Elizabeth Edwards: Denial, Denial, Denial

Although I had promised myself that I would not watch what was sure to be a tear fest on Oprah, I tuned in and watched her interview with Elizabeth Edwards. It was just as I had thought, pretty sad. Here is this dynamic woman who had weathered many storms, sitting here doing what many woman do — deflecting attention away from her husband’s wrongdoing while adamantly blaming “the other woman.”  I always find it interesting when women have harsher words for “the other woman” than they do for the husband who is in the committed relationship and has promised his fidelity to God and the free world.

Perhaps that is what she needs to do to get through a very painful period of her life?  Perhaps the Elizabeth Edwards of the world are no different than the working-class folks we see slugging it out on daytime talk shows? She just happens to have a greater net worth than these women who cry, scream, beg and physically attack each other, while the cheating guy sits there and watches in amusement.

John Edwards certainly didn’t seem amused — in fact he seemed to be quite remorseful and sounded as if he was unsure of the state of their union.
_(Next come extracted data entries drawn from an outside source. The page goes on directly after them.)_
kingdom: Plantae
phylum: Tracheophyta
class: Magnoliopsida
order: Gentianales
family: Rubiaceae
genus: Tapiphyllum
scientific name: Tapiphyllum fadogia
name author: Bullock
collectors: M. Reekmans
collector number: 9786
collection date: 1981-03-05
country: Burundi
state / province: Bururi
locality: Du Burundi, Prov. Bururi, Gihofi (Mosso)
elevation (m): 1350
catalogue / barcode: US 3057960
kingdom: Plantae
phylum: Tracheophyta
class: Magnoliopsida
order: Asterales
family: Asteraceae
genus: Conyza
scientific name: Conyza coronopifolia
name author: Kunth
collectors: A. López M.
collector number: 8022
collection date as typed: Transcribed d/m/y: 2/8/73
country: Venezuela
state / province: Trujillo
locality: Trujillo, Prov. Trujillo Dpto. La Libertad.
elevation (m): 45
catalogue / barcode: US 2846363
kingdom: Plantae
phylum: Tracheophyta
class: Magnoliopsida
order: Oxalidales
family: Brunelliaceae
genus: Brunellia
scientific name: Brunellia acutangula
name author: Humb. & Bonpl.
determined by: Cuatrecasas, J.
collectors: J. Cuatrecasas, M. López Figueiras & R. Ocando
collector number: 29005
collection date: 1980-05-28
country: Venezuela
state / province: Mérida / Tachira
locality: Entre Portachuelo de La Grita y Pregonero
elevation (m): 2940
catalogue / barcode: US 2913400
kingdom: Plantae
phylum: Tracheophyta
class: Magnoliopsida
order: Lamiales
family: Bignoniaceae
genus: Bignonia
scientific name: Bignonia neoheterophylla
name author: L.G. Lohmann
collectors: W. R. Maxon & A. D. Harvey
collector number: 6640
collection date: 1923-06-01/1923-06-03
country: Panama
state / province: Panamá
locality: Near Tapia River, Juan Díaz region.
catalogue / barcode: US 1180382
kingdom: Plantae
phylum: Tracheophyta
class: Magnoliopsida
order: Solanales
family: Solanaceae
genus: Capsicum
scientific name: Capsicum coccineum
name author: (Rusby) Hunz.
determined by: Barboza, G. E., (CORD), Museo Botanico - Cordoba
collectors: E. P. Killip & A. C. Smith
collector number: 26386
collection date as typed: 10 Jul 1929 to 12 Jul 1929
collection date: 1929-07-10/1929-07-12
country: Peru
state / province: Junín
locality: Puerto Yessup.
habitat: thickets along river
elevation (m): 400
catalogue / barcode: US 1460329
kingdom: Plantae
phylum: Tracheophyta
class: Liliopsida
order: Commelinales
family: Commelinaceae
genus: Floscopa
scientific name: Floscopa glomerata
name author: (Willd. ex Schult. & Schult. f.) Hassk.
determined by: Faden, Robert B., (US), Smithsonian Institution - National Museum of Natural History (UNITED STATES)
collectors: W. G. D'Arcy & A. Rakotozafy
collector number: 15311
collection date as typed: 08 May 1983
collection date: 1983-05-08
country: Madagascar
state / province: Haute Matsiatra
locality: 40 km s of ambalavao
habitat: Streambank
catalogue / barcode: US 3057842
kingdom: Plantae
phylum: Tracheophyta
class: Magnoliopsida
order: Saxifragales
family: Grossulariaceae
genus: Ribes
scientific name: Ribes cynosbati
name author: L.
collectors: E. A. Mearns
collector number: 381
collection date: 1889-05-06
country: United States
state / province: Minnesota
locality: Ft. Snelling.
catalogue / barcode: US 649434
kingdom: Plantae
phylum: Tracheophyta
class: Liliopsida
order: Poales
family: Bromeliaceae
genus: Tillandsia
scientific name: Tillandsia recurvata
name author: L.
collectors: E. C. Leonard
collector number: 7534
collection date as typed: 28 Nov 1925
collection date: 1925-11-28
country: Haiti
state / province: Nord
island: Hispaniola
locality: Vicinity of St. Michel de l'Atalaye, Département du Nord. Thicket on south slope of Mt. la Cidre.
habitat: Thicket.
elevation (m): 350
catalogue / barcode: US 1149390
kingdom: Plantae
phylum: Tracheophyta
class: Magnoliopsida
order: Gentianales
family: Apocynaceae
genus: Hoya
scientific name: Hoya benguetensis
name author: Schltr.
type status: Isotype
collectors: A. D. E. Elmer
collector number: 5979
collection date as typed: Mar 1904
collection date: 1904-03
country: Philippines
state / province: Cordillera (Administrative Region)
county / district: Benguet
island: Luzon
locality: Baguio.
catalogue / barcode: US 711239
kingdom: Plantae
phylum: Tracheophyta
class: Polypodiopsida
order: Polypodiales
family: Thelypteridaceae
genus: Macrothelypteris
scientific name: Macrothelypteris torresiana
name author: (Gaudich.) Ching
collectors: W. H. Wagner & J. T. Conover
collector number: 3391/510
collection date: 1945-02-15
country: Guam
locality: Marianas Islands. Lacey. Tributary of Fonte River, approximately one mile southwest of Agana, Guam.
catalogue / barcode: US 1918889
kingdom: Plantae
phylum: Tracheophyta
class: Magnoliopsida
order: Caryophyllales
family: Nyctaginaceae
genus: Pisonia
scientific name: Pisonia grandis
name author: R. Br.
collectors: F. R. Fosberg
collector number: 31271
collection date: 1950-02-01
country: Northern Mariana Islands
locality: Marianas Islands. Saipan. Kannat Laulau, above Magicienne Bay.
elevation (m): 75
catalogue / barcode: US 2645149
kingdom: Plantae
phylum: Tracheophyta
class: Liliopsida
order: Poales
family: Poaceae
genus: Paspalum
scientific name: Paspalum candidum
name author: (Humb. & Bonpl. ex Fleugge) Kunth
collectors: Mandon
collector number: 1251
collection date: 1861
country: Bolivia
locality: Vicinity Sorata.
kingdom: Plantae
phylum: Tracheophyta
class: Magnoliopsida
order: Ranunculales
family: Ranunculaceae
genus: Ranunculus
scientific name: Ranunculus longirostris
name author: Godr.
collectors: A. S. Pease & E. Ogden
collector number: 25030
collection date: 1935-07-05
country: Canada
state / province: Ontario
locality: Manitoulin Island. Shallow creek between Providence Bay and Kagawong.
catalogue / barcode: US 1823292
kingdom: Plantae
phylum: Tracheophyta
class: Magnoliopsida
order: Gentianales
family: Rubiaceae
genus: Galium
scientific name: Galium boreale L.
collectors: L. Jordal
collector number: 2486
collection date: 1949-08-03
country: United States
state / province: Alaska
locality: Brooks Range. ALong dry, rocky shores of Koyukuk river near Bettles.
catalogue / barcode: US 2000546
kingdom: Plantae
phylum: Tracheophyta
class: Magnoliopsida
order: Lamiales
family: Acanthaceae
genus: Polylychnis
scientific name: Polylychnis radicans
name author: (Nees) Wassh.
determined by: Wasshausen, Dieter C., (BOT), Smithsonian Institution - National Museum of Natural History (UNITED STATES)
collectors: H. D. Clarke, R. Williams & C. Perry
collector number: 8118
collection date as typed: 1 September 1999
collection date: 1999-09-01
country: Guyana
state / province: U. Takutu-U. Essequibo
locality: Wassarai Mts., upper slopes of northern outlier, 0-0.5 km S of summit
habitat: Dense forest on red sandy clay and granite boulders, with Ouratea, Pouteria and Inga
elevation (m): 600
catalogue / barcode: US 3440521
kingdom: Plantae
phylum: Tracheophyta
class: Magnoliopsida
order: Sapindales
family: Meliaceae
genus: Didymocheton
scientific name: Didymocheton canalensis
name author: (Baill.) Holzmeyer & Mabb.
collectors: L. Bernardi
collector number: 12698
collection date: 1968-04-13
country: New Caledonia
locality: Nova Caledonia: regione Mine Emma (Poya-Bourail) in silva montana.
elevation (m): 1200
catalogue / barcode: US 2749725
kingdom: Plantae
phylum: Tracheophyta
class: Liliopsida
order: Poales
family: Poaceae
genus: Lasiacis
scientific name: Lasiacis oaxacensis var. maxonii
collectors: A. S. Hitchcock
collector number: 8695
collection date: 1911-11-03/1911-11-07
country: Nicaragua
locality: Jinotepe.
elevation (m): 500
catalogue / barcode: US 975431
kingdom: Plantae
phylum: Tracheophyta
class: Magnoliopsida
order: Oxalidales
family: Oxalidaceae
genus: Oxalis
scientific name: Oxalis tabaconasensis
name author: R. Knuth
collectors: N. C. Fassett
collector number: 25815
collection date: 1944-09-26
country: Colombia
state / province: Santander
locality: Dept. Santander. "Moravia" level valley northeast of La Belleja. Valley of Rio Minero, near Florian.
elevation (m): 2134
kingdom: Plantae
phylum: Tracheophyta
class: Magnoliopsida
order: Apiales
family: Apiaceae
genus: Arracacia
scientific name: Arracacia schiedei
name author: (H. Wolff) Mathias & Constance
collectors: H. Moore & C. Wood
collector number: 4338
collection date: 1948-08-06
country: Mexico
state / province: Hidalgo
What perhaps was most telling about the interview to me was when Oprah, who of course was nestled squarely between them, stated that she could tell that there was a lot of love in that house. At that moment, I was thinking just the opposite — there appeared to be a lot of pain in that house. While John and Elizabeth Edwards admitted that they loved each other, neither of them would say that they were in love, which is the question that Oprah asked both of them.

Perhaps, that’s why Elizabeth Edwards is in denial, because the reality is too tough.  The marriage that she says “was her world” is over; her life as she knew it is over; all of this is happening as her life is ending.

If she denies that Edwards fathered a child with his mistress, then it did not happen.  If she denies that he provoked the affair, then somehow that makes it less painful. If she denies that the woman he chose is a crackpot, but able to land her powerful husband nonetheless, then she isn’t the sick and undesirable spouse that she may or may not be. Maybe if she denies the extent of the affair, then she won’t be “reduced” to being just “the mother of his children.” Instead in her mind,  she is still his lover, the most important person in his life and the only woman that he “simply adores.”

Whatever the case may be, this interview highlighted what many women — people — go through in order to preserve a relationship to which they have remained true — anguish, anger, guilt and denial.